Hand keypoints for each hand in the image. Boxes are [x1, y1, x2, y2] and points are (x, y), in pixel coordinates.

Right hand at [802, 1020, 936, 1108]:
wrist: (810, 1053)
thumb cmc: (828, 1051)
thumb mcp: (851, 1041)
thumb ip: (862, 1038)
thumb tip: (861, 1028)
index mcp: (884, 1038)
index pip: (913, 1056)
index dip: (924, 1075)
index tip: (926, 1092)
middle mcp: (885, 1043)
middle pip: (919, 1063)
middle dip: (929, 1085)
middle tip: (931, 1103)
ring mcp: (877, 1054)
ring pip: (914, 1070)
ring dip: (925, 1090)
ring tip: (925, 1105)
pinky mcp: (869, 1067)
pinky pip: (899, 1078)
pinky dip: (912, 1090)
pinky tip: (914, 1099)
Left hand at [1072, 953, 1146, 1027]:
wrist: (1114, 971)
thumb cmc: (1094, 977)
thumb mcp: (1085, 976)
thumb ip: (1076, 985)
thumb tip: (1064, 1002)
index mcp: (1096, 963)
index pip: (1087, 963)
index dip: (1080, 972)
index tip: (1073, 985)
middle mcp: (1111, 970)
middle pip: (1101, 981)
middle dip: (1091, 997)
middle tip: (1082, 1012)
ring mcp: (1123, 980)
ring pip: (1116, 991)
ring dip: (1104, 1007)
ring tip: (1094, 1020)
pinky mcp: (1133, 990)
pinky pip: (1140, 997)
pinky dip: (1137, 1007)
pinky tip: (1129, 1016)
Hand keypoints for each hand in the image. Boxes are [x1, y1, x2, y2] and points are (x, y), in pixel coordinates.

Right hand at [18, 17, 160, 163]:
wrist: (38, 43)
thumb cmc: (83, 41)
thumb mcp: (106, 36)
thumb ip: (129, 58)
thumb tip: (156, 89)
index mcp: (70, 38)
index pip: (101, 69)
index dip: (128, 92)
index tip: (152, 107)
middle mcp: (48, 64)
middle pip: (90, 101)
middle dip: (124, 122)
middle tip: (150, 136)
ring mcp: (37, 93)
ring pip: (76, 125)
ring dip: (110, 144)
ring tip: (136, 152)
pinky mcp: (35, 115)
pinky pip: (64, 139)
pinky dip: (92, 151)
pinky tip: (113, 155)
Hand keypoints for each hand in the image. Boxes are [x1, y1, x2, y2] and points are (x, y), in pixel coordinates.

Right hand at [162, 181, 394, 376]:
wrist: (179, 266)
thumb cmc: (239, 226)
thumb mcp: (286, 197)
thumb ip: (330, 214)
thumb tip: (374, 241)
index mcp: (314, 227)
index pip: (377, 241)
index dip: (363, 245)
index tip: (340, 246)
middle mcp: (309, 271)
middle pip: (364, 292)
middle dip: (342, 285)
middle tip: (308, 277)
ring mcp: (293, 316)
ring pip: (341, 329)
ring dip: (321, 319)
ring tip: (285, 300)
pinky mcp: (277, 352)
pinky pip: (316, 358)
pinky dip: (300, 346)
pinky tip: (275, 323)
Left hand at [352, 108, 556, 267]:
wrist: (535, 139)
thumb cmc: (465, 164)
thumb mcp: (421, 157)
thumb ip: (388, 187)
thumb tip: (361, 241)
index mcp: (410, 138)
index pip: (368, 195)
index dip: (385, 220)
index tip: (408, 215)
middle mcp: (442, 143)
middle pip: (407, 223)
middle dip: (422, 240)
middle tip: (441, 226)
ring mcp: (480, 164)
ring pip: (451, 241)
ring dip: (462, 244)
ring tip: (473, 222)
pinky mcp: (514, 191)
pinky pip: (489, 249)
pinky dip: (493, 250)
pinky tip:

----------------------------------------

Exercise: Produce the entries again, character for character.

Response to the exercise:
Hand keypoints for each hand in the image. Boxes are [x1, y1, x2, y2] and points are (x, y), in pixel coordinates.

Right hand at [802, 1020, 936, 1108]:
wrist: (810, 1053)
thumb cmc: (828, 1051)
thumb mcp: (851, 1041)
thumb ip: (862, 1038)
thumb tip: (861, 1028)
index mcp: (884, 1038)
index pip: (913, 1056)
index dip: (924, 1075)
index tip: (926, 1092)
middle mcp: (885, 1043)
middle pip: (919, 1063)
middle dip: (929, 1085)
middle tip: (931, 1103)
ring mcp: (877, 1054)
ring pip: (914, 1070)
ring dip: (925, 1090)
ring tip: (925, 1105)
pinky mcp: (869, 1067)
pinky pip: (899, 1078)
pinky dip: (912, 1090)
pinky tip: (914, 1099)
Left hand at [1072, 953, 1146, 1027]:
wrist: (1114, 971)
thumb cmc: (1094, 977)
thumb mcp: (1085, 976)
thumb ip: (1076, 985)
thumb tip: (1064, 1002)
index mcp: (1096, 963)
index pip: (1087, 963)
index dip: (1080, 972)
index tip: (1073, 985)
middle mcp: (1111, 970)
middle pip: (1101, 981)
middle dip: (1091, 997)
middle tip: (1082, 1012)
ring mcp: (1123, 980)
ring pip: (1116, 991)
ring dip: (1104, 1007)
ring tip: (1094, 1020)
pinky mcp: (1133, 990)
pinky pip: (1140, 997)
pinky dip: (1137, 1007)
pinky tip: (1129, 1016)
Hand keypoints for each hand in the image. Boxes are [x1, y1, x2, y2] and points are (x, y), in pixel coordinates.

Right hand at [18, 17, 160, 163]:
wrist: (38, 43)
thumb cmc: (83, 41)
thumb mcp: (106, 36)
thumb ip: (129, 58)
thumb tip: (156, 89)
index mcp: (70, 38)
index pip: (101, 69)
index dip: (128, 92)
index tip: (152, 107)
middle mcp: (48, 64)
middle pip: (90, 101)
middle dip: (124, 122)
middle tip: (150, 136)
ring mcp: (37, 93)
ring pip: (76, 125)
ring dip: (110, 144)
ring tip: (136, 152)
pinky mcp: (35, 115)
pinky pip: (64, 139)
pinky dip: (92, 151)
pinky tip: (113, 155)
Hand keypoints for each hand in the image. Boxes are [x1, y1, x2, y2] and points are (x, y), in pixel coordinates.

Right hand at [162, 181, 394, 376]:
wrist: (179, 266)
thumb cmc: (239, 226)
thumb mcp: (286, 197)
thumb ip: (330, 214)
thumb tip: (374, 241)
index mcp: (314, 227)
index pip: (377, 241)
index dip: (363, 245)
index tip: (340, 246)
middle mcp: (309, 271)
middle pip: (364, 292)
middle dip: (342, 285)
middle tip: (308, 277)
ring mcp: (293, 316)
ring pip: (341, 329)
ring dip: (321, 319)
ring tip: (285, 300)
pinky mcp: (277, 352)
pinky pip: (316, 358)
pinky dip: (300, 346)
pinky tip: (275, 323)
Left hand at [352, 108, 556, 267]:
wrist: (535, 139)
thumb cmc: (465, 164)
thumb mcp: (421, 157)
thumb ip: (388, 187)
thumb tip: (361, 241)
index mcp: (410, 138)
index pip: (368, 195)
index dip: (385, 220)
index tip: (408, 215)
middle mcp: (442, 143)
middle pip: (407, 223)
middle dip: (422, 240)
middle tip: (441, 226)
ring mcp: (480, 164)
ring pip: (451, 241)
ring dip: (462, 244)
ring tip: (473, 222)
pinky mcp: (514, 191)
pinky pip: (489, 249)
pinky dip: (493, 250)
pinky tip:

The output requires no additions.